▶ [TASK]:
Filter the entries below, keeping every line that has the word "Internal".

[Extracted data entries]
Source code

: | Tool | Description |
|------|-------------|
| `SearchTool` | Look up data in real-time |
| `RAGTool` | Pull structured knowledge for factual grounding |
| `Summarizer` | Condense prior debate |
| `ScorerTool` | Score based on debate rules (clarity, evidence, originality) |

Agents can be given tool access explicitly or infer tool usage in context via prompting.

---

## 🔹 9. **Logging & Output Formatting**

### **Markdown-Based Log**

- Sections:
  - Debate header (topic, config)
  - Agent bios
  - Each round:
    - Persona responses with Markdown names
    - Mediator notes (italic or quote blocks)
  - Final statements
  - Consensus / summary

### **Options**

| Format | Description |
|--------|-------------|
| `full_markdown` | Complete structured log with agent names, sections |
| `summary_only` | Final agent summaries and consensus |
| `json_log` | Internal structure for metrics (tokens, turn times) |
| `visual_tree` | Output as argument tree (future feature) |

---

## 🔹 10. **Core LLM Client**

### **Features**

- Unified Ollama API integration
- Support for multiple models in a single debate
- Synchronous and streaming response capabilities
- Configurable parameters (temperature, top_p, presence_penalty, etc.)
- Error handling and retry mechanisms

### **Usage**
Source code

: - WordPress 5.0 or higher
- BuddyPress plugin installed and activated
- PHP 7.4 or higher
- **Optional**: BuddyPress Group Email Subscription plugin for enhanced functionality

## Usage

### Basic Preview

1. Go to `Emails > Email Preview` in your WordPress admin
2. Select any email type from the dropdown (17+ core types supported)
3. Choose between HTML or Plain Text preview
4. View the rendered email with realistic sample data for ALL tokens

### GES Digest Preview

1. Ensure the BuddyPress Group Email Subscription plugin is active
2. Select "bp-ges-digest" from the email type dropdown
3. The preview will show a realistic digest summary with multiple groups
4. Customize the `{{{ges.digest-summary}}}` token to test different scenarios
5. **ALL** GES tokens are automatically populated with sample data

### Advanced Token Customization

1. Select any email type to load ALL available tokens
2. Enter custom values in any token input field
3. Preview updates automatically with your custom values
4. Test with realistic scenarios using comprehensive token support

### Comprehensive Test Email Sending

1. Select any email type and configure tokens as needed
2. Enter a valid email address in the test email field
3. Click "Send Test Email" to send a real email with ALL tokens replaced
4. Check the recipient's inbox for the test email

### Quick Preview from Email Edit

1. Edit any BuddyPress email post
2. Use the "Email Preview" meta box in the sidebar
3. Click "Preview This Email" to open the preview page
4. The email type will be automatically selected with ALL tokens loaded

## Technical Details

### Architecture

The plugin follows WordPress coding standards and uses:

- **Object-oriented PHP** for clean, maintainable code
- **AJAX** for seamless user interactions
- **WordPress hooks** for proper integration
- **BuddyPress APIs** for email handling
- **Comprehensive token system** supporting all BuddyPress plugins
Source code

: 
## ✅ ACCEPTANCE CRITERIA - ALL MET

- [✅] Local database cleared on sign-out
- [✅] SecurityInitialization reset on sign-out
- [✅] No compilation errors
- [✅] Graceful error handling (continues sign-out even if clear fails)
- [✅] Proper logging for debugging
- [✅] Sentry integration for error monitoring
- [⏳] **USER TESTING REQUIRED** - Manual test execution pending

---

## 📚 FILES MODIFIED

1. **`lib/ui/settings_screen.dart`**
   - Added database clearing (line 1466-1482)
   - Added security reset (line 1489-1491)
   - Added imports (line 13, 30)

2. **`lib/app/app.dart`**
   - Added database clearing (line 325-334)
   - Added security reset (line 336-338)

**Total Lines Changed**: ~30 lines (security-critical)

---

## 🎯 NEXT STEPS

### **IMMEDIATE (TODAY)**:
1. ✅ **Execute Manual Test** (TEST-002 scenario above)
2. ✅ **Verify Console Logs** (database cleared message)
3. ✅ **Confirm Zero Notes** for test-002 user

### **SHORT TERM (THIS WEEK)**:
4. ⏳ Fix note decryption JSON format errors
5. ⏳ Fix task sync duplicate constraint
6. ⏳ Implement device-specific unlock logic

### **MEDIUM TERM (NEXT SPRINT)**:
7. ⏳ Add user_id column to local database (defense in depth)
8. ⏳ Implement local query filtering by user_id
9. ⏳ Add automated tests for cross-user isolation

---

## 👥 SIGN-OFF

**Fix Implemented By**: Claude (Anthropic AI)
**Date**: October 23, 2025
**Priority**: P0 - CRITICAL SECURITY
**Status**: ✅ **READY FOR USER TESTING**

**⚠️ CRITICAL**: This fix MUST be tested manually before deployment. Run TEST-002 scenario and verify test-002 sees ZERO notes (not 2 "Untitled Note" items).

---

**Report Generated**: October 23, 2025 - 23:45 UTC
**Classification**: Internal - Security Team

▶ [EXERCISE SOLUTION]:
| `json_log` | Internal structure for metrics (tokens, turn times) |
**Classification**: Internal - Security Team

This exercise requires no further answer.